Directed mutagenesis is an important approach in molecular microbiology, but has historically proven difficult in many bacteria, including clostridial species. This led to the development of the ClosTron system, which allowed the directed construction of stable mutants in Clostridium species using the Ll.LtrB intron of Lactococcus lactis. The intron is directed to insert into the desired DNA target by altering the sequence of the intron RNA-encoding ClosTron plasmid.
The procedure for ClosTron mutagenesis has been optimised to exploit key characteristics of group II introns, facilitating mutant generation in Clostridia:
As intron target specificity is determined by such a small region, it is cost-effective to out-source the synthesis and sub-cloning of the small DNA fragment. ClosTron plasmids are delivered ready-targeted, typically within 2 weeks of ordering.

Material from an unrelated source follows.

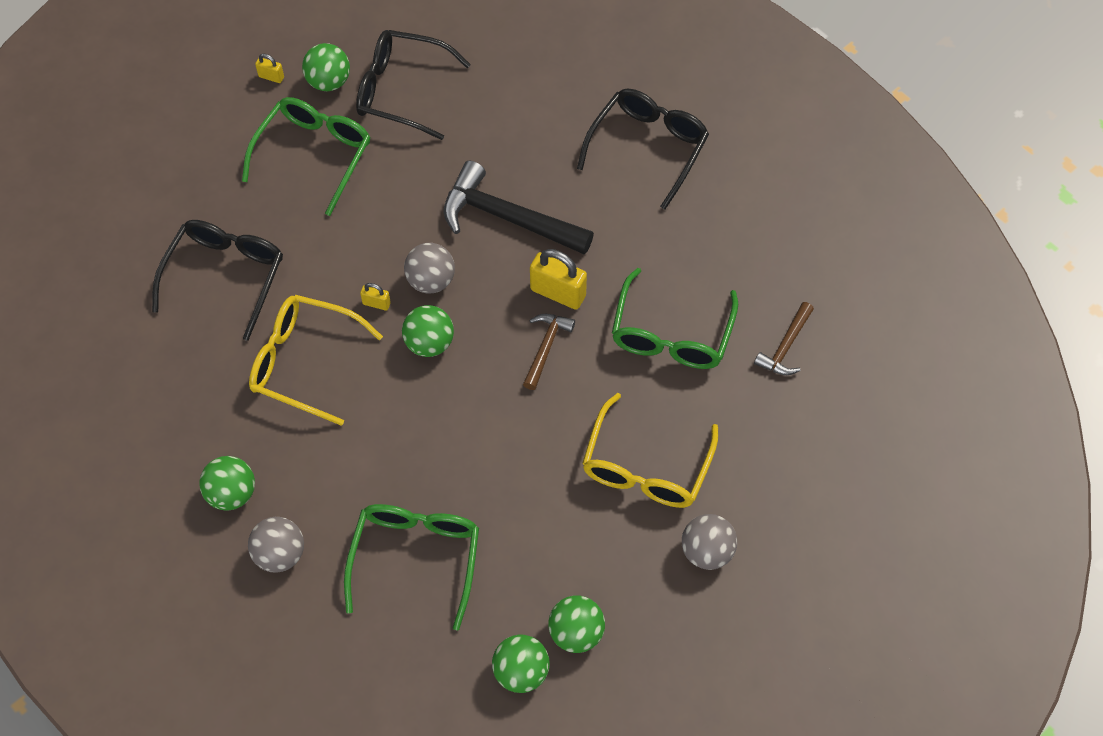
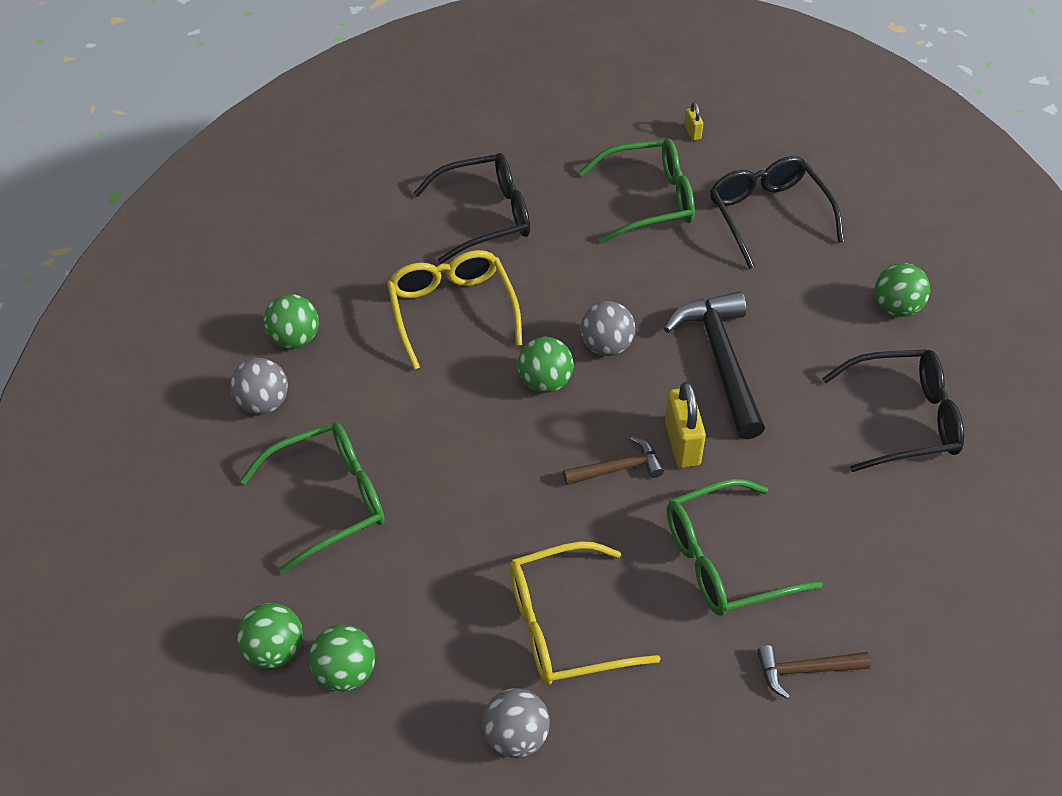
camera: 55 degrees right, 10 degrees down
green ball [302,43,350,91] -> green ball moved to [875,263,930,317]
yellow padlock [360,283,391,311] -> none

Once the ClosTron plasmid is transferred into the target host, the constitutive expression of the intron leads to its spontaneous insertion into a proportion of the population. Thanks to the incorporation of a RAM (Retrotransposition-Activated Marker) into the intron the clones with an intron insertion become resistant to a second antibiotic (erythromycin), allowing their easy isolation / selection.
The LtrB protein is absolutely required for the retro-transposition of the intron to its target site, but its encoding gene (ltrB) does not accompany the intron when inserting into a new target. Rather, ltrB remains behind on the ClosTron plasmid. Subsequent loss of the plasmid from those cells in which the intron has inserted ensures that it is stably maintained at its new location.